Nous sommes au Canada, en Alberta. Jasper, bourgade de 4 000 habitants, nous ouvre ses portes.1 062 mètres d’altitude, une journée ensoleillée de septembre. Le thermomètre affiche 24°C. Au Lake Louise, 230 kilomètres au sud, 0°c, il neige. « C’est comme ça dans les rocheuses » nous disent les villageois, « parfois il neige même en juillet ». Au loin quelques sommets montagneux laissent apparaître un remarquable manteau blanc, celui que l’on aime appeler « les neiges éternelles ». Le village est paisible, « bien moins touristique qu’à Banff » s’exclament souvent avec fierté les habitants.
10h. En route vers les sources thermales Miette, à une soixantaine de kilomètres de Jasper. De là part le « Skyline Sulphur trail », une randonnée réputée dure, mais offrant un panorama à vous couper le souffle. Sur la route, on y croise des mouflons canadiens sur le versant d’une montagne, scrutant de l’œil gauche les quelques touristes qui se sont arrêtés pour les observer, l’œil droit, pointé vers le sol, pour brouter les brins d’herbes ça et là parsemés. Il n’est pas rare d’apercevoir ces mouflons, parfois en travers de la route : ne les jugez pas timides. La fenêtre du véhicule ouverte, ils viendront facilement vous faire un bisou sur la joue. Par amitié ? On aimerait le croire. Pour quelques bouchées de pain ? Gagné. Et pourtant, les rangers, les pancartes et tous les prospectus vous le diront : « interdiction totale de nourrir les animaux ». Gene, ranger au Parc National de Jasper, grand brun barbu arborant l’obligatoire chapeau de cow-boy, s’est arrêté sur le bord de la route avec les touristes : « Le premier service que vous pourrez rendre aux animaux, c’est de ne pas les nourrir, sans quoi vous leur enlevez un peu de leur liberté ». Difficile de résister, mais on se contentera de les flatter quelques instants.

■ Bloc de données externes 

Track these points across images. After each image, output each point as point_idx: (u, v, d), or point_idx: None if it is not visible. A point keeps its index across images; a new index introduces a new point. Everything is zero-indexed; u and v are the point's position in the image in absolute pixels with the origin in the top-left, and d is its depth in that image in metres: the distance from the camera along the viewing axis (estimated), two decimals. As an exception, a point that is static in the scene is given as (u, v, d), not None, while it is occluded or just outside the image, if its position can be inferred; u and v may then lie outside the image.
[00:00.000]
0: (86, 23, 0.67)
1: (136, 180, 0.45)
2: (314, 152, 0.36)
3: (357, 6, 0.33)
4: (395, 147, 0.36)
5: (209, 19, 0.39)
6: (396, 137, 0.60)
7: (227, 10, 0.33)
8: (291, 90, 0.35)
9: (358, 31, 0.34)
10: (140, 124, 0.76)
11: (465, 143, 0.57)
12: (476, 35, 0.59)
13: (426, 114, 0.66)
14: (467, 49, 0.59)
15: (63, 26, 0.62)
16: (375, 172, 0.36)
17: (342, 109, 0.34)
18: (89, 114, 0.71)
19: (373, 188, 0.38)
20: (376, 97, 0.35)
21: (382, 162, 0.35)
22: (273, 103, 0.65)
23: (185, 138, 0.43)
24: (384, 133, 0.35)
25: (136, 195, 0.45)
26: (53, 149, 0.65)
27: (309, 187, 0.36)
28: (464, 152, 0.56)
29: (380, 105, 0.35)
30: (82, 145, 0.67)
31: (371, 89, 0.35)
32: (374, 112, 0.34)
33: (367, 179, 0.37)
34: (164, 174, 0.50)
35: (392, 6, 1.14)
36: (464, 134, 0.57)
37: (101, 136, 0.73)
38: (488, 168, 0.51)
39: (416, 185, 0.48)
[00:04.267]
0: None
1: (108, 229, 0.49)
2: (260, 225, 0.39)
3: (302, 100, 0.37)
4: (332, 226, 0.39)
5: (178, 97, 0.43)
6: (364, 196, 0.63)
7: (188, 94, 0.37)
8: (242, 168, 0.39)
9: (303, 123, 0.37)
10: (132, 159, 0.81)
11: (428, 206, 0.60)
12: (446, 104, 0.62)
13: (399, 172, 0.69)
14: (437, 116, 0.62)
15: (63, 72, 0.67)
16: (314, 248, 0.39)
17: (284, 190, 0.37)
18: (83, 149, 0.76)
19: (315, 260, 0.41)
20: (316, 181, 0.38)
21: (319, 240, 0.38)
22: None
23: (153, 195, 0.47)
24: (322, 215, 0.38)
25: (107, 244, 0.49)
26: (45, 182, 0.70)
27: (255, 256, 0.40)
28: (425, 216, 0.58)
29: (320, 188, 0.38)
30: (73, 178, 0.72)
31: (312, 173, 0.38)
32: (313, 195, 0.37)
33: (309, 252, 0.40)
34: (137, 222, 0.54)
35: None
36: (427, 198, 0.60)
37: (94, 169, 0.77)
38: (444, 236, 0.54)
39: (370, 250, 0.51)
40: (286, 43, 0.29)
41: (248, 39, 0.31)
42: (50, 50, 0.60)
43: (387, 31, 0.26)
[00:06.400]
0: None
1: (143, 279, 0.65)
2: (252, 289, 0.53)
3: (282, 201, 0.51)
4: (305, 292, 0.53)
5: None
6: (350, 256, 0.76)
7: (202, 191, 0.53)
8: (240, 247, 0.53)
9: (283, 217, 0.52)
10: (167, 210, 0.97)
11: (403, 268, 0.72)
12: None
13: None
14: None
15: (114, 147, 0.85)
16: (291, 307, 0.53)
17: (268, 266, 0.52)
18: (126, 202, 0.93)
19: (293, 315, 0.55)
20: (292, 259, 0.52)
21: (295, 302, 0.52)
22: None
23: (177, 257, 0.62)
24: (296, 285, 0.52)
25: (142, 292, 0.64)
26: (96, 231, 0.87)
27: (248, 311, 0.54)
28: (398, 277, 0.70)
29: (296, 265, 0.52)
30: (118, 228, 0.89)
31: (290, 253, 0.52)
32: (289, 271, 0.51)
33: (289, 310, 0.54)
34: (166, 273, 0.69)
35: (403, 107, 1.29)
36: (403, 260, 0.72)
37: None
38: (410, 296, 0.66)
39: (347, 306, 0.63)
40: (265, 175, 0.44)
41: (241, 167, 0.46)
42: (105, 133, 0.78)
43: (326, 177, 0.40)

Arrivée aux sources thermales, le parking affiche complet, les camping-cars sont partout, même si on est loin des attroupements que l’on peut retrouver sur la côte d’Azur. La randonnée part du parking, à quelques mètres des bassins d’eau thermale. On y voit les touristes se prélasser. Tentant, mais ça sera « la récompense du randonneur » s’amuse-t-on à dire sur le parking. C’est parti pour quatre kilomètres de grimpette qui sillonnent à travers la forêt. Quelques pauses obligatoires pour reprendre son souffle, la montée est dure, parfois vertigineuse pour quelques randonneurs que l’on croise et qui ont besoin de s’accrocher à un arbre pour ne pas se perdre dans le vide. Mais elle demeure avant tout époustouflante. Les arbres disparaissent peu à peu, puis plus rien, juste le flanc de montagne, pierreux et escarpé sur les cinq cents mètres restant. En haut, on se sent fort et indétrônable, comme au sommet du monde. La vue qui nous submerge laisse apparaître d’innombrables sommets dénudés sur des kilomètres à la ronde, un panorama à 360° que l’on n’ait pas prêt d’oublier. Ici pas de neige, on n’est qu’à 2050 mètres d’altitude après tout. En contrebas, au loin, une rivière ressemblant à un mince ruisseau d’eau. Sur le versant d’à côté, un troupeau de chèvres de montagne. Encore elles, mais pas d’ours ni de grizzlis en vus. Déception pour nous, soulagement pour d’autres! C’est l’heure de la pause « lunch » après 2h30 de montée et les « chipmunks », ces écureuils terrestres, ne se laissent pas oublier, farfouillant sans gêne nos sac à provisions. Gardez l’œil ouvert.
En un claquement de doigt, l’on redescend au point de départ, les sources thermales. Sur le chemin du retour, on y croise des randonneurs essoufflés tentant de laisser échapper de leur bouche un rapide « C’est encore loin ? », impression d’avoir déjà vécu cette scène ! Sourire sarcastique.
Maillot de bain, lunettes de soleil et serviettes en poche, il est temps de se prélasser dans un bain naturel pour quelques dollars seulement. Ici, l’eau des sources minérales naturelles émerge des montagnes à 54 °C. Elle est ensuite refroidie à une température confortable de 40 °C avant d’entrer dans la piscine des sources thermales. Pas la peine de vous décrire cette sensation de bien-être qui vous envahit après 3h30 de randonnée. Le retour à Jasper se fait silencieux, rempli de plénitude.